**EXERCISE BRIEF:**
Please write out the entries between the lines holding "family: Apocynaceae" and "genus: Anas", inclusive, swapping "common name" for "vernacular name" and leaving everything else unchanged. Give only those lines.

**DATA FOR THIS EXERCISE:**
******************************

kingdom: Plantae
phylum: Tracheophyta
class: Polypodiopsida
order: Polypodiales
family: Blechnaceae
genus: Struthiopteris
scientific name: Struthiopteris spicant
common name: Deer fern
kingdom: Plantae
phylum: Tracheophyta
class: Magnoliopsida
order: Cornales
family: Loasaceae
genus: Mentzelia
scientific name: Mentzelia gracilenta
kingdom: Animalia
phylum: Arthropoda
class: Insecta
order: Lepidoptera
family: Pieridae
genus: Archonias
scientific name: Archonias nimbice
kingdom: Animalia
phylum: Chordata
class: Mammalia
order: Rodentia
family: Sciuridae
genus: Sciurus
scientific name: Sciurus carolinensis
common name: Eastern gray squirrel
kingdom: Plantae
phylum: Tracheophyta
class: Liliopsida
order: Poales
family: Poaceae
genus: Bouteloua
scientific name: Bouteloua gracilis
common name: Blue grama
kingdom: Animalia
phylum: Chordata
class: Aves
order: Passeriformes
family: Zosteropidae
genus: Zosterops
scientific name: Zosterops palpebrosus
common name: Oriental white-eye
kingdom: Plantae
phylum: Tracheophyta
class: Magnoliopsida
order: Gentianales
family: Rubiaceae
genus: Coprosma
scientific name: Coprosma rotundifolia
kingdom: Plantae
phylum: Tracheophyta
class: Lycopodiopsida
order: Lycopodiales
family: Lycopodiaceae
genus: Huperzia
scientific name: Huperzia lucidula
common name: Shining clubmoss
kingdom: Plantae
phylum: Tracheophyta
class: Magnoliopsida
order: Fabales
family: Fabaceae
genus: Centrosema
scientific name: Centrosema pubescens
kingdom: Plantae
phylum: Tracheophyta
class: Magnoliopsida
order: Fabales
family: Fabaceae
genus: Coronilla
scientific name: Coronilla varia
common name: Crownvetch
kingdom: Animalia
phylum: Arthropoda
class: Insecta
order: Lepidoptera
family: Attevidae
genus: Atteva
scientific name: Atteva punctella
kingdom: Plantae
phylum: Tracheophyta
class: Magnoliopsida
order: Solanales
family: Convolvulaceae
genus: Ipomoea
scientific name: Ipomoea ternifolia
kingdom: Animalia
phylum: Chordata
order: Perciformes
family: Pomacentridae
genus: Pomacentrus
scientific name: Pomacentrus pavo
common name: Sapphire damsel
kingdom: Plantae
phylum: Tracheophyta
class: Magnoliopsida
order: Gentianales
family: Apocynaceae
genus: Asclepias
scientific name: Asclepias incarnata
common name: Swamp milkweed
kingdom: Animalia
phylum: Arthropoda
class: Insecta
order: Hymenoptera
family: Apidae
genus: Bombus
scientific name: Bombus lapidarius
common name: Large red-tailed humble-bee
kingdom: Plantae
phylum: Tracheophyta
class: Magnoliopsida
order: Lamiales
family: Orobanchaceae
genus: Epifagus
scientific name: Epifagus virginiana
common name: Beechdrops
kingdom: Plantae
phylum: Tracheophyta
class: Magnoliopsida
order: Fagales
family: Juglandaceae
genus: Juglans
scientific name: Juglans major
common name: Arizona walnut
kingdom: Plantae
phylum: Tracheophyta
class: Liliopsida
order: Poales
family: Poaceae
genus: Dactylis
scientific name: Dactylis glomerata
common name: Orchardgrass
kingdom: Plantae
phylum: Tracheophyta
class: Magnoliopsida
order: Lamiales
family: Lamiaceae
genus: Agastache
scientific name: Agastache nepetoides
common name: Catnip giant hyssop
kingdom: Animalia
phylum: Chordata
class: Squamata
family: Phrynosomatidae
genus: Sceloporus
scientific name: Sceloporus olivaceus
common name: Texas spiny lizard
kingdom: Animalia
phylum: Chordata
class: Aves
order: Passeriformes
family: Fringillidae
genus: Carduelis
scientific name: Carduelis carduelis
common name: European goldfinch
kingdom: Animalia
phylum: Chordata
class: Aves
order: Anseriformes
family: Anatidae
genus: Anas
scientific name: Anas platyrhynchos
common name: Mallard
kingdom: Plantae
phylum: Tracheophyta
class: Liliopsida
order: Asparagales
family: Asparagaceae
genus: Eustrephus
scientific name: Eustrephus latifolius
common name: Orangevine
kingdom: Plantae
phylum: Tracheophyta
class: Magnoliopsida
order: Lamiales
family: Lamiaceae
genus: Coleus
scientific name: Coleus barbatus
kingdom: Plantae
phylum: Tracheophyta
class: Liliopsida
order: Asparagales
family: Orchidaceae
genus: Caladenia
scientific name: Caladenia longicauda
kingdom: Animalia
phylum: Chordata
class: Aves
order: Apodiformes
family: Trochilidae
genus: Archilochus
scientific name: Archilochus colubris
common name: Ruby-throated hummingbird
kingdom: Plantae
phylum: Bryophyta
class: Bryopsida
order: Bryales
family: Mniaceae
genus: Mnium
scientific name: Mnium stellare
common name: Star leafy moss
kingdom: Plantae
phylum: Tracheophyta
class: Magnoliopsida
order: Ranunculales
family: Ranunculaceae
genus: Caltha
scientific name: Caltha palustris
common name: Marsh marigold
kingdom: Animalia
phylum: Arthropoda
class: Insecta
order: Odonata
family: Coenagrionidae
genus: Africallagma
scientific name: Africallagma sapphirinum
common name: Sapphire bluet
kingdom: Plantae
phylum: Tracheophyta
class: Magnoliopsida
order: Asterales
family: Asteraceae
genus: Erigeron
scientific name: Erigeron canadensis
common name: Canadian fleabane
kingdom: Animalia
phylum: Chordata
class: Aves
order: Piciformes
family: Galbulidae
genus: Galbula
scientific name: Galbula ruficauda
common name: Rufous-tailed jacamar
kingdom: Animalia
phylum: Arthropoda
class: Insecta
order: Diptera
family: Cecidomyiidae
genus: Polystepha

******************************

**WRITTEN ANSWER:**
family: Apocynaceae
genus: Asclepias
scientific name: Asclepias incarnata
vernacular name: Swamp milkweed
kingdom: Animalia
phylum: Arthropoda
class: Insecta
order: Hymenoptera
family: Apidae
genus: Bombus
scientific name: Bombus lapidarius
vernacular name: Large red-tailed humble-bee
kingdom: Plantae
phylum: Tracheophyta
class: Magnoliopsida
order: Lamiales
family: Orobanchaceae
genus: Epifagus
scientific name: Epifagus virginiana
vernacular name: Beechdrops
kingdom: Plantae
phylum: Tracheophyta
class: Magnoliopsida
order: Fagales
family: Juglandaceae
genus: Juglans
scientific name: Juglans major
vernacular name: Arizona walnut
kingdom: Plantae
phylum: Tracheophyta
class: Liliopsida
order: Poales
family: Poaceae
genus: Dactylis
scientific name: Dactylis glomerata
vernacular name: Orchardgrass
kingdom: Plantae
phylum: Tracheophyta
class: Magnoliopsida
order: Lamiales
family: Lamiaceae
genus: Agastache
scientific name: Agastache nepetoides
vernacular name: Catnip giant hyssop
kingdom: Animalia
phylum: Chordata
class: Squamata
family: Phrynosomatidae
genus: Sceloporus
scientific name: Sceloporus olivaceus
vernacular name: Texas spiny lizard
kingdom: Animalia
phylum: Chordata
class: Aves
order: Passeriformes
family: Fringillidae
genus: Carduelis
scientific name: Carduelis carduelis
vernacular name: European goldfinch
kingdom: Animalia
phylum: Chordata
class: Aves
order: Anseriformes
family: Anatidae
genus: Anas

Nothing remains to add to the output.